== AIM OF THE TASK ==
The listing below must be returned in full and unchanged, without the images it carries.

"""

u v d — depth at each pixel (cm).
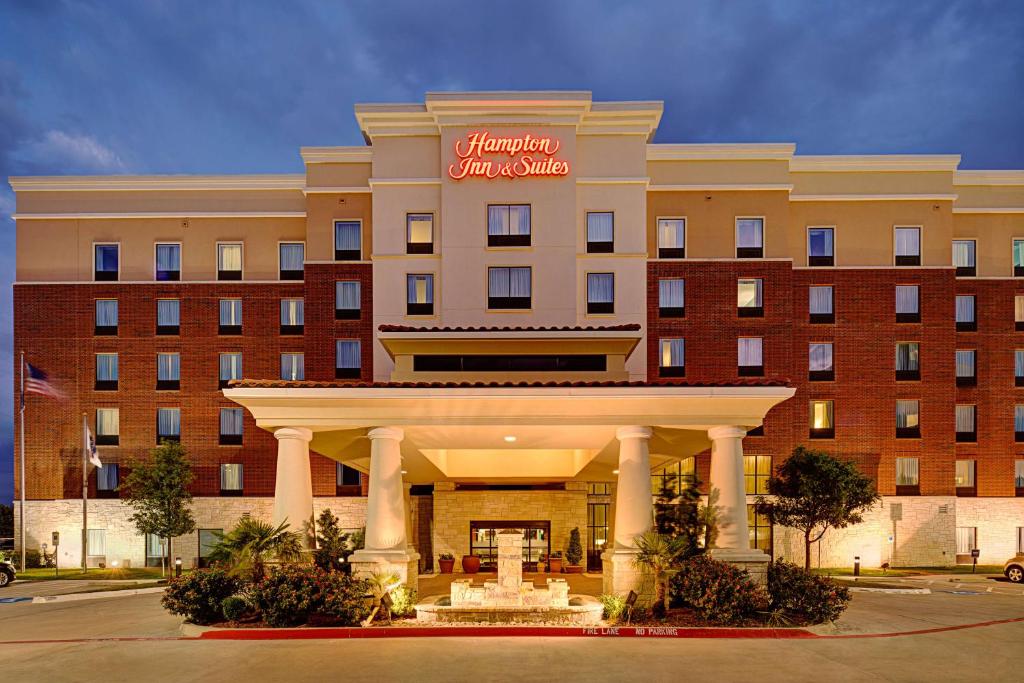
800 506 3044
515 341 2564
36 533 3703
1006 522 3750
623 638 1574
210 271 3844
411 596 1814
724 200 3650
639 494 1784
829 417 3669
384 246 3431
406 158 3456
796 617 1722
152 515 3369
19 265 3828
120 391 3784
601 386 1748
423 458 2391
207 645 1528
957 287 3881
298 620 1669
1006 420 3816
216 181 3853
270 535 1775
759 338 3619
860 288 3706
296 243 3859
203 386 3778
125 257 3844
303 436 1855
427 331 2558
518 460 2931
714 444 1834
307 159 3684
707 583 1672
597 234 3434
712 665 1346
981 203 3888
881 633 1658
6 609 2283
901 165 3731
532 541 3334
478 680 1245
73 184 3844
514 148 3388
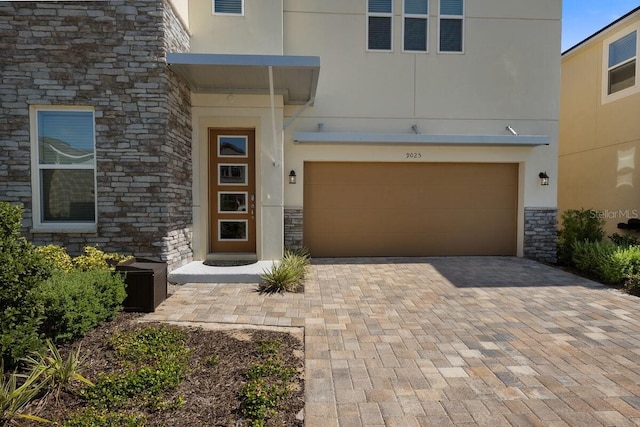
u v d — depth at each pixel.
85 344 3.69
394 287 6.30
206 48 7.38
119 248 6.02
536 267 7.82
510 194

"""

== WRITTEN REPLY ==
u v d — depth at each pixel (cm).
800 506 3044
515 341 2564
36 533 3703
1006 522 3750
623 638 1574
210 271 3844
411 596 1814
724 200 3650
639 494 1784
829 417 3669
384 246 3431
406 158 3456
796 617 1722
152 515 3369
19 265 3828
120 391 3784
601 386 1748
423 458 2391
207 645 1528
957 287 3881
298 620 1669
1006 420 3816
216 181 3853
270 535 1775
759 338 3619
860 288 3706
296 243 3859
203 386 3778
125 257 3844
303 436 1855
427 331 2558
518 460 2931
714 444 1834
307 159 3684
707 583 1672
597 234 3434
712 665 1346
981 203 3888
881 633 1658
6 609 2283
901 165 3731
532 541 3334
478 680 1245
73 184 3844
514 148 3388
u v d — depth at each pixel.
85 344 3.69
394 287 6.30
206 48 7.38
119 248 6.02
536 267 7.82
510 194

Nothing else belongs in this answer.